There are three primary sticking points that you might run into with the deadlift (not including actually getting the weight off the floor in the first place).
These sticking points are a few inches off the floor, just below the knee and the top lockout. This technique is going to address the first two of them in one shot.
You're going to be doing what is basically a superset for the same exercise, addressing two different range of motion. You'll be doing a bottom-start deadlift, pulling the bar up into the bottom of the safety rails (with a short isometric hold), followed immediately by a rack pull with the bar starting just below the knees.
This method is not anything controversial or revolutionary... it's just effective, targeted hard work.
To do this one, you'll need a power rack and two bars.
Set the safety rails in the power rack to just below knee height. Set up one of the bars below the rails and set the other bar on top of the rails, forward of the path of the first bar (it'll need to be far enough forward that the plates of the two bars don't hit each other).

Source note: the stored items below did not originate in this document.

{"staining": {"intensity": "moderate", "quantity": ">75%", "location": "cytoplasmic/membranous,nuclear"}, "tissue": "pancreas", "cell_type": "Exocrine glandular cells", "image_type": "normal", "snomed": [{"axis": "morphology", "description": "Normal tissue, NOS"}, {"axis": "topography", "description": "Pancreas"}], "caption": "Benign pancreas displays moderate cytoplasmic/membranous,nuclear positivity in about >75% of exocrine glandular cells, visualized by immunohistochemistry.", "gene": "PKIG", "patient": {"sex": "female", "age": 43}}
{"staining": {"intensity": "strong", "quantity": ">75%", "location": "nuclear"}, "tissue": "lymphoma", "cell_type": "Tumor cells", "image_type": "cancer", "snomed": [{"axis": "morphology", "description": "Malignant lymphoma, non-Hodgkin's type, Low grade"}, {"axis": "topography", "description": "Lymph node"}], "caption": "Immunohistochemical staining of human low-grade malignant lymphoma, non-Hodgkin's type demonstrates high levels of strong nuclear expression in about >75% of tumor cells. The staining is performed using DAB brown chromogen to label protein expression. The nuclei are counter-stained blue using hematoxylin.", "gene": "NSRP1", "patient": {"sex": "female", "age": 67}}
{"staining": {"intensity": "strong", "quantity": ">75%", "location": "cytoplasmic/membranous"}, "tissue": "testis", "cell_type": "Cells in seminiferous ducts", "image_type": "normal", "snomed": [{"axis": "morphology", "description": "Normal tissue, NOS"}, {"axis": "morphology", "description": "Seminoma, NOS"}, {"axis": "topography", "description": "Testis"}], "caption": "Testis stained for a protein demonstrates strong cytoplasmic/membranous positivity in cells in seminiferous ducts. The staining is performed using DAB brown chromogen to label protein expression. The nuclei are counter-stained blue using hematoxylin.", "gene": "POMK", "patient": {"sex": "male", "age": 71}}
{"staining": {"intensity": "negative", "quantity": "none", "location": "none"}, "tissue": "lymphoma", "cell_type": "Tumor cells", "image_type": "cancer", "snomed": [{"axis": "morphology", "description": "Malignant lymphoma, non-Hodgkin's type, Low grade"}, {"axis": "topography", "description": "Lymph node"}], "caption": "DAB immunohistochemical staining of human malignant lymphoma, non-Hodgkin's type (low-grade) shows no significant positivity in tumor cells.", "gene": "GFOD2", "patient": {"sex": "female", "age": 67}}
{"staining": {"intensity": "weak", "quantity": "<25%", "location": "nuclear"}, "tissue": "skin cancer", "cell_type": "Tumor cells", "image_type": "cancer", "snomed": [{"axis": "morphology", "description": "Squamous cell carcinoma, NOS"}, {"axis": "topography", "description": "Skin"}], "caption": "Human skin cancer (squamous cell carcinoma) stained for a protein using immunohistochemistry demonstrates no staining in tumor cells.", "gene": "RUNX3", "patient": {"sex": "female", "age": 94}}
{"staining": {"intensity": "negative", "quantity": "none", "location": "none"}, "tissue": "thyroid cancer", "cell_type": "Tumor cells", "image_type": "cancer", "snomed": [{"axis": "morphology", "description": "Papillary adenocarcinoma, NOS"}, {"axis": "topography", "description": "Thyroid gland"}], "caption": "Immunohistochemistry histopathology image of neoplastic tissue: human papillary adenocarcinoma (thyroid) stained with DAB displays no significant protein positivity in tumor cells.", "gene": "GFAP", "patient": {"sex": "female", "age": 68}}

- On the bottom bar, use a weight that is about 65-75% of your 1 RM. Start with the low-end weight the first time you do it, then progress up from there.
- On the top bar, add another 20-50 pounds over and above the weight you have on the bottom bar.
In the demo, I'm using 315 lbs on the bottom bar and 365 lbs on the top bar. I'm using (and recommend) grip assistance for this method, so grip strength isn't a limiting factor. It also allows you to use a double overhand grip, which is easier on the shoulders and spine (less rotational torque).
Perform the pull out of the bottom, as you normally would.
When the bar contacts the bottom of the rails, continue to pull the bar hard against the rails as though trying to continue the pull to the top. This results in a strong isometric contraction right at that first sticking point.
Continue pulling HARD for 3-5 seconds, then set the bar back down on the ground. Reset your body then do it again. Repeat for 3-5 total reps.
Once you've done that part, step over the bottom bar and immediately get set up in front of the top bar.
The bar should be just slightly below your knees, which is one of the most awkward positions of the exercise (the point right where you are just about to straighten your knees so the bar can clear them).
This is the point where (when using submaximal weight) the acceleration you've already put onto the bar helps you pull through without sticking. When using maximal weight, that acceleration isn't enough to plow through that point and the bar stalls.
Working this point in the range of motion from a dead stop on the rails is going to help you get through that sticking point with muscle strength for when momentum isn't enough.
When working from this point, be sure to keep a tight arch in your lower back and keep your core braced solidly.
Keep in mind, your core will already be fatigued from the bottom-range reps you did right before, so don't put too much extra weight on the top bar or you will find your back starting to round over right away.
If, during the reps, you do find your back position starting to get compromised, end the set there. We want to keep tight form for this.
Repeat for 3-5 reps in this top range, coming all the way up to full lockout, then resetting the bar back down on the rails.
I recommend doing 3-4 total sets of this method with at least 2-3 minutes rest in between sets. Do this once a week, at the most. When done intensely, it's a very demanding technique.
Bottom line, if you want to really improve your deadlift strength, the one thing you absolutely need to do is address your sticking points. This method is a fantastic way to target two of those exact weak positions in the exact movement that you're trying to improve and it WILL increase your deadlift very effectively.